Die Mongolei gehört Schätzungen zufolge zu den rohstoffreichsten Länder der Erde, doch bislang wird lediglich ein kleiner Teil der vermuteten Vorkommen von Gold, Kupfer, Kohle und Eisenerz abgebaut. Das macht das asiatische Land attraktiv für ausländische Konzerne. Rohstoffe machten im vergangenen Jahr laut Internationalem Währungsfonds 92 Prozent der Exporte aus. Das größte Vorhaben ausländischer Investoren ist das sogenannte Oyu-Tolgoi-Projekt. Zwei Drittel der Anteile hält der multinationale Bergbaukonzern Rio Tinto, der Rest gehört dem mongolischen Staat.

Hitler-Kult in Ulan Bator

"Es war vollkommen surreal, diese Gruppe junger Leute in den schwarzen Uniformen durch diese wunderbare Landschaft laufen zu sehen", schildert Reuters-Fotograf Barria seine Eindrücke. Wenig überrascht habe ihn hingegen, dass viele der Mitglieder junge Menschen seien. Trotz des Bergbau-Booms fürchten viele Mongolen, dass ausländische Arbeitskräfte ihnen Jobs wegnehmen. Laut der Asia Development Bank leben beinahe 30 Prozent der Bevölkerung unterhalb der Armutsgrenze. "Ich habe zwei Teenager gefragt, warum sie Teil dieser Neonazi-Gruppe sind", berichtet Barria. Ihre Antwort: "Weil wir den Menschen helfen wollen."

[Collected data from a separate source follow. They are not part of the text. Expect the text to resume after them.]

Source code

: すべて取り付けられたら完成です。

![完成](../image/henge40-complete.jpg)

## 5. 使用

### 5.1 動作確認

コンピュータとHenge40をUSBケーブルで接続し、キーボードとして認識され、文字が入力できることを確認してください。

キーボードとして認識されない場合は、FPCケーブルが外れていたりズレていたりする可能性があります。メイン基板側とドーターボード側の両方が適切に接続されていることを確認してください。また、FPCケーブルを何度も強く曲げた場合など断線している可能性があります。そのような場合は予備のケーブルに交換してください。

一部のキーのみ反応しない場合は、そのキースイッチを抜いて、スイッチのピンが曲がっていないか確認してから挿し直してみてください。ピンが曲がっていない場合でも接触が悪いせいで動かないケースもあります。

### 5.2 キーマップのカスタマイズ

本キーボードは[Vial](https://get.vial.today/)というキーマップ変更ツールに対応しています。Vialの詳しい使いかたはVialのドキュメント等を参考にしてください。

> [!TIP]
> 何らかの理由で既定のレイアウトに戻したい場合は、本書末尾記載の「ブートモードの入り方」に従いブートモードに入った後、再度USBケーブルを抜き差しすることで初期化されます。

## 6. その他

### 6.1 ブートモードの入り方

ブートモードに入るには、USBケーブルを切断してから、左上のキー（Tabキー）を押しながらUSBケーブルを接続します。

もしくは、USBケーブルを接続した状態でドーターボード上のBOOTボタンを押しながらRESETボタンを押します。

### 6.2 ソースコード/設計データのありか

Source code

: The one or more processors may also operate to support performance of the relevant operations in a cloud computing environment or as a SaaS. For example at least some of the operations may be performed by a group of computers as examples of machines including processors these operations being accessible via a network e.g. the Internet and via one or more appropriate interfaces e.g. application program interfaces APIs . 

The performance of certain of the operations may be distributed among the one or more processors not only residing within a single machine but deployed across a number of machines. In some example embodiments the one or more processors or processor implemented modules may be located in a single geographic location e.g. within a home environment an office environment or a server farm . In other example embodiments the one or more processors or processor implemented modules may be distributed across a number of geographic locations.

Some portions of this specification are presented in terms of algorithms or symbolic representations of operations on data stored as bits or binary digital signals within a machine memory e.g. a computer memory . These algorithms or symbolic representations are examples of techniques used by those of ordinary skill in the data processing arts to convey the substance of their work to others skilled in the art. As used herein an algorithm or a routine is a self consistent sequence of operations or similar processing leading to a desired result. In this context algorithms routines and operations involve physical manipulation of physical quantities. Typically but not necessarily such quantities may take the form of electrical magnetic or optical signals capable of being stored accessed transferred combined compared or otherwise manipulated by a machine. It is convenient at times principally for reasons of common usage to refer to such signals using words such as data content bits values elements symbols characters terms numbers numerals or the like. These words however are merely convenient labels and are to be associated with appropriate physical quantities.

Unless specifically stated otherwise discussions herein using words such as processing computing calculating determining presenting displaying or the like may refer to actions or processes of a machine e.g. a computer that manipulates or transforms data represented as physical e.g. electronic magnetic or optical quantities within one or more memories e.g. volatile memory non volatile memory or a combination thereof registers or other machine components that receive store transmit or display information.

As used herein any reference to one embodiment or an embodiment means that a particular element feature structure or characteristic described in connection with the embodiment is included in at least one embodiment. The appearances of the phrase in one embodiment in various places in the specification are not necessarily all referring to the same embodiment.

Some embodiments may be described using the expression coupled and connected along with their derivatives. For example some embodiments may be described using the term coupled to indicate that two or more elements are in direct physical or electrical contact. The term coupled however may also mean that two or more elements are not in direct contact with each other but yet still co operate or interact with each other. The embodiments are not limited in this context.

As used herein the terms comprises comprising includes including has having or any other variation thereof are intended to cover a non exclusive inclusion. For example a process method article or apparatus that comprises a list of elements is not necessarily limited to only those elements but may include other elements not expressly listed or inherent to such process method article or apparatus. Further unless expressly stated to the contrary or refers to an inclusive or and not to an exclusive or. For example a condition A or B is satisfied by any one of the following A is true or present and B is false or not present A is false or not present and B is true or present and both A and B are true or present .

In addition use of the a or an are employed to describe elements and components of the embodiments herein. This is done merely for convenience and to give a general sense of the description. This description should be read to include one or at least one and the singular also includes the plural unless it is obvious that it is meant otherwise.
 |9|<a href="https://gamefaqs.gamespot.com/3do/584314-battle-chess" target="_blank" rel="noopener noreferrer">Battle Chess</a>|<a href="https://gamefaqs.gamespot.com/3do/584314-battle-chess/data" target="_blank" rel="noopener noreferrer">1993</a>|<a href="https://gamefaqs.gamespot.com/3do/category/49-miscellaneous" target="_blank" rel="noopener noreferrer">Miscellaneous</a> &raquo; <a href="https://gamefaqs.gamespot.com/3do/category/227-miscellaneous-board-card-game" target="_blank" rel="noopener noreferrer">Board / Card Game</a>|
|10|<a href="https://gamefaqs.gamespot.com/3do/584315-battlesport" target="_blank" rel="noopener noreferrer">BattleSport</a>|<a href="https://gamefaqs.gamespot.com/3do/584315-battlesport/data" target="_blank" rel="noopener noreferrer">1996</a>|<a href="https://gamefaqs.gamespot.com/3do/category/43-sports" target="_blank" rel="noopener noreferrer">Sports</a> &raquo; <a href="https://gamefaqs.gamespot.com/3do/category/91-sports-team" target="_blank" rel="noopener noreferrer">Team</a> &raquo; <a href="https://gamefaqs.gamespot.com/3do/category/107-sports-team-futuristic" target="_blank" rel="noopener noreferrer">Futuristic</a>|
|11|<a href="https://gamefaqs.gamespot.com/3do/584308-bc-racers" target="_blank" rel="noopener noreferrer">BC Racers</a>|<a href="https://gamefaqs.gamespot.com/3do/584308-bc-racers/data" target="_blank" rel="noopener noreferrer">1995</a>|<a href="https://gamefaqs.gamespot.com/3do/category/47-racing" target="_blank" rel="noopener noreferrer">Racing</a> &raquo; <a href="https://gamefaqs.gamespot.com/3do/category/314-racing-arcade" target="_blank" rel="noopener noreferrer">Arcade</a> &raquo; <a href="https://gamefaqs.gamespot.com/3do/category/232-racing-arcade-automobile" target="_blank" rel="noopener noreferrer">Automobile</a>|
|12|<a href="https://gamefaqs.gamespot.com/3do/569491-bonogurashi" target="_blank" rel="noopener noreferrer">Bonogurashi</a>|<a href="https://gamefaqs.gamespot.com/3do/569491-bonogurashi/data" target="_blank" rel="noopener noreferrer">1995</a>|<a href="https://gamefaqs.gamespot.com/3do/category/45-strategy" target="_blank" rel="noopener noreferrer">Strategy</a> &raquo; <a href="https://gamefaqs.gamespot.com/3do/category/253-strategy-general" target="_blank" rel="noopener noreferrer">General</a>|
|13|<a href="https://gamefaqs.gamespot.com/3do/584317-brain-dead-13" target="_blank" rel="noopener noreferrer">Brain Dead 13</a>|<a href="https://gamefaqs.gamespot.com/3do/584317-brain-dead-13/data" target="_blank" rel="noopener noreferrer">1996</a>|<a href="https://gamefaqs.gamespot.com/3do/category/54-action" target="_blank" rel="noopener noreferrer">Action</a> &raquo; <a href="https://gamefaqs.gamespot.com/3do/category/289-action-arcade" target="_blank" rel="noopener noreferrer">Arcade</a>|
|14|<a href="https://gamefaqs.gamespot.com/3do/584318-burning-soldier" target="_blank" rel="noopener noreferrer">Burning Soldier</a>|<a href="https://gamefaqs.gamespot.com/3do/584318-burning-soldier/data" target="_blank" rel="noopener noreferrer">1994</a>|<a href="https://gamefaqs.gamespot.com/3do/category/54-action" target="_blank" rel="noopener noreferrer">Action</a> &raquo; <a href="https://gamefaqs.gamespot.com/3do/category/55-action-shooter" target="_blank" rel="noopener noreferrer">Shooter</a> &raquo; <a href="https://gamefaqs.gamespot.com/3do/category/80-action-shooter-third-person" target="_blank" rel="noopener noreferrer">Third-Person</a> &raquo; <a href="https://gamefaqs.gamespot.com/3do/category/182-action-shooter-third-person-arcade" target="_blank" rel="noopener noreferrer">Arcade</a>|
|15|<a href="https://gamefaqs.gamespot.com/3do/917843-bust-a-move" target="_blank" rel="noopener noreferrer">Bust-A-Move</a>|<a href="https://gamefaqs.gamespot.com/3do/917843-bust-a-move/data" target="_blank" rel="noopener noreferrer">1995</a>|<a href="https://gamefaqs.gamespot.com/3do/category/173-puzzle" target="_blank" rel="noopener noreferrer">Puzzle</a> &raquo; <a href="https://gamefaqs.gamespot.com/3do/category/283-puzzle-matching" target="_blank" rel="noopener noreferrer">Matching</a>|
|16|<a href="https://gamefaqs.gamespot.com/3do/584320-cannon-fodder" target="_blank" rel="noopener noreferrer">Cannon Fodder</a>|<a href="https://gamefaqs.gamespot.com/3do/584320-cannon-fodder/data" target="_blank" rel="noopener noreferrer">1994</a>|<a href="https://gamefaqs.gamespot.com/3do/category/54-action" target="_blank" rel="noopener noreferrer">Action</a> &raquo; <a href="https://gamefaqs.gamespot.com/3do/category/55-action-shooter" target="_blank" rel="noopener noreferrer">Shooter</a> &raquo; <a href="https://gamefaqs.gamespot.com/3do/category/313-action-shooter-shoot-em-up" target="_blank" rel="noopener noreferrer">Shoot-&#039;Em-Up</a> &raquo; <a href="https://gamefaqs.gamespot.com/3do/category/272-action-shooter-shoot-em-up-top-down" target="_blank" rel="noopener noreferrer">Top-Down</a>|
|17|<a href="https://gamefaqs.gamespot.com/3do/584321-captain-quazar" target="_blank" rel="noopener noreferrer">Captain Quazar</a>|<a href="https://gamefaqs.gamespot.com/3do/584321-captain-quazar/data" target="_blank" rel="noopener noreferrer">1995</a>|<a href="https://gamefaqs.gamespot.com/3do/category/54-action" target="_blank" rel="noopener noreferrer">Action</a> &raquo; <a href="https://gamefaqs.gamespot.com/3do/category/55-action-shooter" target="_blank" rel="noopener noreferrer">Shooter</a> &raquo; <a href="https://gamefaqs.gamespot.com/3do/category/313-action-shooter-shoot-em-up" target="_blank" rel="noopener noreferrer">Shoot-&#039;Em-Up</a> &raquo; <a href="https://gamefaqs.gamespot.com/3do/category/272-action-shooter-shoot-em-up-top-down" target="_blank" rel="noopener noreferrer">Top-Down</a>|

Was - abgesehen von den Uniformen - der Glaubwürdigkeit der "Tsagaan Khass" in Sachen Umweltschutz nicht helfen dürfte, ist ihre Verehrung für Adolf Hitler. Die Situation in der Mongolei sei vergleichbar mit 1939, sagt Altankhuum. "Und Hitlers Bewegung hat aus Deutschland ein mächtiges Land gemacht." Es sind Äußerungen wie diese, mit denen sich die Organisation selbst disqualifiziert.

Die größte Herausforderung, so Fotograf Barria, sei für ihn gewesen, so offen wie möglich an die Geschichte heranzugehen, um die Position der "Tsagaan Khass" nachvollziehen zu können. Es scheint fraglich, dass die Gruppierung ihren Ruf mit dem neuen, grünen Anstrich aufpolieren kann - auch wenn sie sich darum bemüht.

"Früher sind wir eher rabiat vorgegangen und haben Türen eingetreten", sagt Altankhuum. "Aber nun haben wir uns geändert und gehen anders vor, etwa mit Demonstrationen." An den Uniformen im SS-Stil und den weißen Hakenkreuzen hält er jedoch fest.